Saturday, January 7, 2012

Cross-border banking and national supervision – is there a conflict?

by Thorsten Beck, Radomir Todorov and Wolf Wagner

Vox

January 7, 2012

The global crisis has pushed government finances to breaking point. Forced to bailout their domestic banks, they have come to realise some harsh truths in the words: “Banks are international in life and national in death”. This column explores whether a supranational financial supervisor might be able to alleviate the pressures on national regulators and governments, particularly in Europe, and what barriers lie in the way.

The recent crisis has led to a considerable number of interventions in, and resolutions of, failing banks, and we can expect many more in the coming months as the Eurozone crisis in particular continues to undermine bank fragility.

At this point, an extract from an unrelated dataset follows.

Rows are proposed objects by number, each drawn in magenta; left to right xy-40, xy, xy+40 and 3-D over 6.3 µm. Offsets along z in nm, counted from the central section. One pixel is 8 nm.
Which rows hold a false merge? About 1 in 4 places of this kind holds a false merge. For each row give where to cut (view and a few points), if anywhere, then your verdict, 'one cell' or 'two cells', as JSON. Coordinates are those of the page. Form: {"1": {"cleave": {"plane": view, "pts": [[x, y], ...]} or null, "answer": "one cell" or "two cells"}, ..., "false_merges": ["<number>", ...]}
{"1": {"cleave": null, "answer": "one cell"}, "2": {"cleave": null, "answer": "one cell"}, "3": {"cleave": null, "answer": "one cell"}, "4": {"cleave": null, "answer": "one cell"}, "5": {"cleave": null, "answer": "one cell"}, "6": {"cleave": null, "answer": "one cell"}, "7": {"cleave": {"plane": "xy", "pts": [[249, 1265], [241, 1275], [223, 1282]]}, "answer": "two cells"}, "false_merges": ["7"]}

The discrepancy between the geographic perimeter of banks – especially large banks’ activities – and regulators’ perimeters has added a further layer of complication, and some have called for a Eurozone-level banking regulation and resolution regime (Saurez 2011).

For example, the resolution of Fortis at the national level - undertaken separately by Dutch, Belgian, and Luxembourg authorities - has confirmed Charles Goodhart’s and Mervyn King’s point that "banks are international in life and national in death". The failure of the Icelandic banks, with wide-ranging economic and political repercussions, has shed doubts on the viability of large multinational banks in small countries.

Ideally, authorities should only intervene in a bank when the expected costs of doing so are less than the expected benefits. The expected survival likelihood – which largely determines the benefits – should be reflected in the CDS spread, which is the expected loss on the underlying asset. Yet, when we look at a sample of 54 banks that were the subject of government interventions in 2008 or 2009, we observe a significant dispersion across banks and countries (see Beck et al. 2011). This casts doubt on the above statement.